> Problem to work on: Please copy, exactly as they appear below, the lines from the one containing "Site Feedback |" through the one containing "USA · 803/323-2211".
━━━ Records shown ━━━
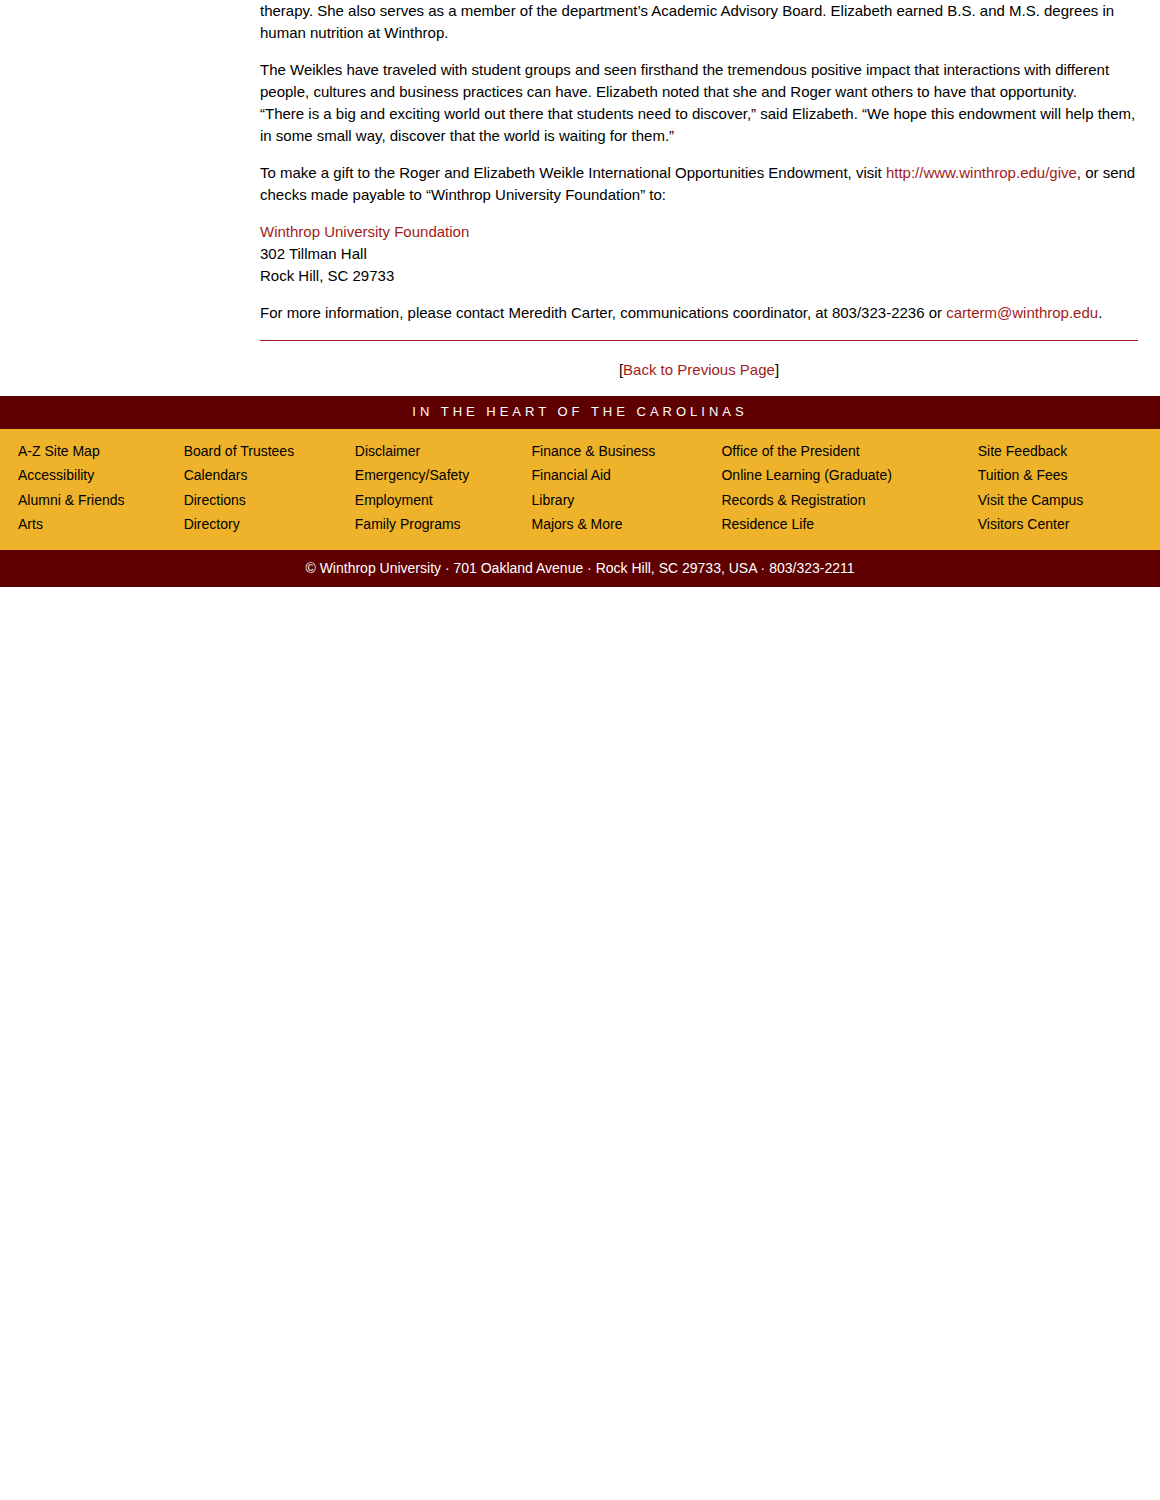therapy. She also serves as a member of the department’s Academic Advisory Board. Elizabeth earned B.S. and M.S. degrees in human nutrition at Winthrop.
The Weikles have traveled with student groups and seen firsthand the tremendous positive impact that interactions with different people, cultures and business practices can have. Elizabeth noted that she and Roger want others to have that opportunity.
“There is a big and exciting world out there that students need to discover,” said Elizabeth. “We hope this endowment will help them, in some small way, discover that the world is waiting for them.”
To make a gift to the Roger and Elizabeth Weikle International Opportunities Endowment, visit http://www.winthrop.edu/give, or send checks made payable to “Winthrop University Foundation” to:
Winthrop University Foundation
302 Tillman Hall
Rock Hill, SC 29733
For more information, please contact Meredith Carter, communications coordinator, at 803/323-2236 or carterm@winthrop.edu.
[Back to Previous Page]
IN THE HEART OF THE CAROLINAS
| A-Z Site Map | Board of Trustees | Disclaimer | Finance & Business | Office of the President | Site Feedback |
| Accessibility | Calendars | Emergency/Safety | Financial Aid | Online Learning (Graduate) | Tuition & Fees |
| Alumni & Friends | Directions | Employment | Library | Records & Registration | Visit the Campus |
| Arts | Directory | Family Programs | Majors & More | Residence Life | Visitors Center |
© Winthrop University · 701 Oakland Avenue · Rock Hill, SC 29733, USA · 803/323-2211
━━━
━━━ Records shown ━━━
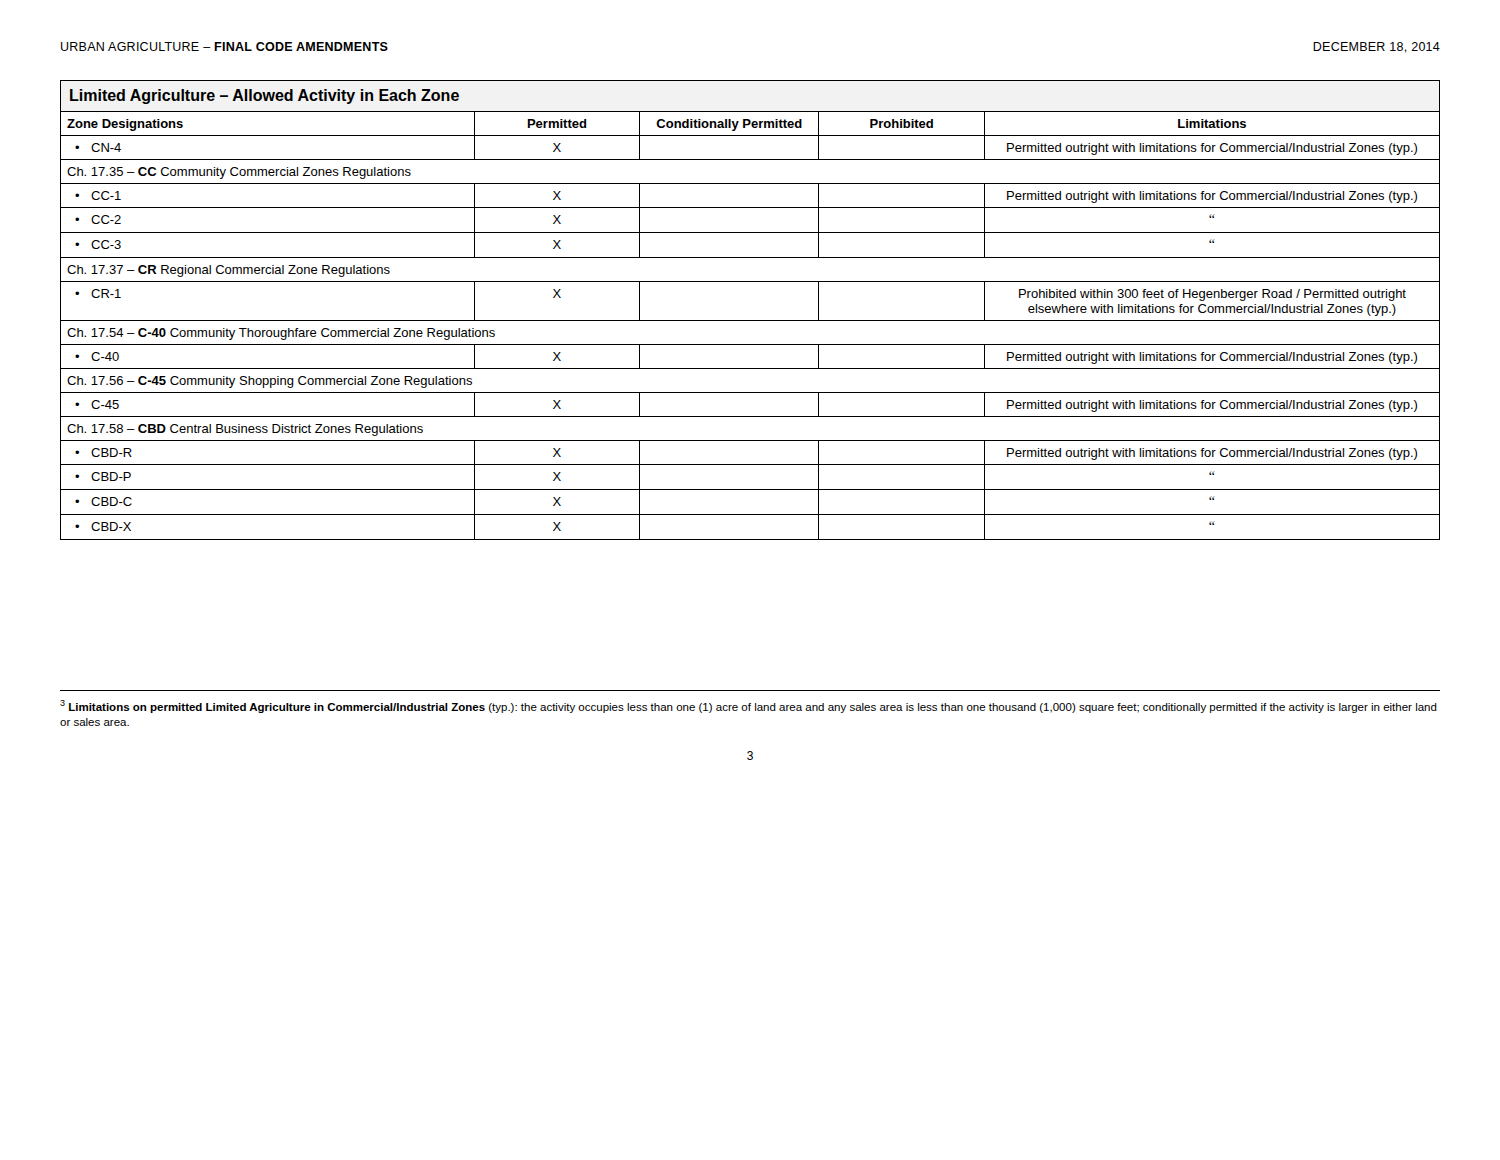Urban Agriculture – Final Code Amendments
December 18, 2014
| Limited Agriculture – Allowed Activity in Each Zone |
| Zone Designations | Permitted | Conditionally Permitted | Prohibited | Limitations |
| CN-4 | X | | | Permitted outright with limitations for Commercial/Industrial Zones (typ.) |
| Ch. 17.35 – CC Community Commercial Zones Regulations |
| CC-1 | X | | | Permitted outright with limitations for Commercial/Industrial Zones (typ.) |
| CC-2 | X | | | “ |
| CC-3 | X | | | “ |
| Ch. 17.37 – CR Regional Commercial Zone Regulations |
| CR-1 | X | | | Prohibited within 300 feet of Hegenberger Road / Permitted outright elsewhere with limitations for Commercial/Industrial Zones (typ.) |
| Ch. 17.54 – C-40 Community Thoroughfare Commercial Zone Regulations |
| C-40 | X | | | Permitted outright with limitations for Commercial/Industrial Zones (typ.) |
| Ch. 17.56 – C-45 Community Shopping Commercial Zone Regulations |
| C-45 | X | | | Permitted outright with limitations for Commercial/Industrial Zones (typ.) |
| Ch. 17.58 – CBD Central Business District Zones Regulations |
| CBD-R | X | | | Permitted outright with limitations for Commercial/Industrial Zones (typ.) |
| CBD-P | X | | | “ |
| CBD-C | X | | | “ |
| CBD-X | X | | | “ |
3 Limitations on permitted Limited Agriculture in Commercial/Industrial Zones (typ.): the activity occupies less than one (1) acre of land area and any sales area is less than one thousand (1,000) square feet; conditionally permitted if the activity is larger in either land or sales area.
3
━━━
> Answer for the task:
| A-Z Site Map | Board of Trustees | Disclaimer | Finance & Business | Office of the President | Site Feedback |
| Accessibility | Calendars | Emergency/Safety | Financial Aid | Online Learning (Graduate) | Tuition & Fees |
| Alumni & Friends | Directions | Employment | Library | Records & Registration | Visit the Campus |
| Arts | Directory | Family Programs | Majors & More | Residence Life | Visitors Center |
© Winthrop University · 701 Oakland Avenue · Rock Hill, SC 29733, USA · 803/323-2211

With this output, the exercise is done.